= Task =
Please edit the rows below so that every "September" becomes "October", leaving all other text as it is.

*** Opening of Records shown ***

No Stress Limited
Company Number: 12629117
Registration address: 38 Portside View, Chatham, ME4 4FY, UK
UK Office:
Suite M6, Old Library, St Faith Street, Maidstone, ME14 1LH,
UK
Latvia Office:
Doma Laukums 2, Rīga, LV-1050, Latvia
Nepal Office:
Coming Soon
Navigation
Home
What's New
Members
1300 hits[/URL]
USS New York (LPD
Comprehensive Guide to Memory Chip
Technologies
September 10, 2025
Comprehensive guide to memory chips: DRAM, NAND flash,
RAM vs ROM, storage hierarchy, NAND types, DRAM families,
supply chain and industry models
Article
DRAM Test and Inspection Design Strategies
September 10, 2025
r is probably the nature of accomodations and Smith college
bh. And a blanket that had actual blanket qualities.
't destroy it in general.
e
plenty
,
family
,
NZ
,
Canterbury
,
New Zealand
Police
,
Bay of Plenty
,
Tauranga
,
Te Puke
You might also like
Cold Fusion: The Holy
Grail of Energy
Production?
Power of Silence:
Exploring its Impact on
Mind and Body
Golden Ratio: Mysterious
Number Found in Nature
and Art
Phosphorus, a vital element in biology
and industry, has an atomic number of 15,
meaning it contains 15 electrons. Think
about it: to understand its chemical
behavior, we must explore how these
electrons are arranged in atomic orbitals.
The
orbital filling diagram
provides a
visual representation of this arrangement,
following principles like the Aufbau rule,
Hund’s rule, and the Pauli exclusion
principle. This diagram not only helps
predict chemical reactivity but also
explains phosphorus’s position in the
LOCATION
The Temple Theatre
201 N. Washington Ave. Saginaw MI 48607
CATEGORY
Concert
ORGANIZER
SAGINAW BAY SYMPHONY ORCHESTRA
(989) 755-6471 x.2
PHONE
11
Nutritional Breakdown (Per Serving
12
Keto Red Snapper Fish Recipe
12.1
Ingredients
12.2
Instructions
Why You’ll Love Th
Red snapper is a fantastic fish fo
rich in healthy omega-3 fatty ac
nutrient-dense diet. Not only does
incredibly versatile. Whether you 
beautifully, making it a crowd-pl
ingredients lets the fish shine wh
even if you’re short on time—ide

*** Close of Records shown ***

= Solution for this problem =
No Stress Limited
Company Number: 12629117
Registration address: 38 Portside View, Chatham, ME4 4FY, UK
UK Office:
Suite M6, Old Library, St Faith Street, Maidstone, ME14 1LH,
UK
Latvia Office:
Doma Laukums 2, Rīga, LV-1050, Latvia
Nepal Office:
Coming Soon
Navigation
Home
What's New
Members
1300 hits[/URL]
USS New York (LPD
Comprehensive Guide to Memory Chip
Technologies
October 10, 2025
Comprehensive guide to memory chips: DRAM, NAND flash,
RAM vs ROM, storage hierarchy, NAND types, DRAM families,
supply chain and industry models
Article
DRAM Test and Inspection Design Strategies
October 10, 2025
r is probably the nature of accomodations and Smith college
bh. And a blanket that had actual blanket qualities.
't destroy it in general.
e
plenty
,
family
,
NZ
,
Canterbury
,
New Zealand
Police
,
Bay of Plenty
,
Tauranga
,
Te Puke
You might also like
Cold Fusion: The Holy
Grail of Energy
Production?
Power of Silence:
Exploring its Impact on
Mind and Body
Golden Ratio: Mysterious
Number Found in Nature
and Art
Phosphorus, a vital element in biology
and industry, has an atomic number of 15,
meaning it contains 15 electrons. Think
about it: to understand its chemical
behavior, we must explore how these
electrons are arranged in atomic orbitals.
The
orbital filling diagram
provides a
visual representation of this arrangement,
following principles like the Aufbau rule,
Hund’s rule, and the Pauli exclusion
principle. This diagram not only helps
predict chemical reactivity but also
explains phosphorus’s position in the
LOCATION
The Temple Theatre
201 N. Washington Ave. Saginaw MI 48607
CATEGORY
Concert
ORGANIZER
SAGINAW BAY SYMPHONY ORCHESTRA
(989) 755-6471 x.2
PHONE
11
Nutritional Breakdown (Per Serving
12
Keto Red Snapper Fish Recipe
12.1
Ingredients
12.2
Instructions
Why You’ll Love Th
Red snapper is a fantastic fish fo
rich in healthy omega-3 fatty ac
nutrient-dense diet. Not only does
incredibly versatile. Whether you 
beautifully, making it a crowd-pl
ingredients lets the fish shine wh
even if you’re short on time—ide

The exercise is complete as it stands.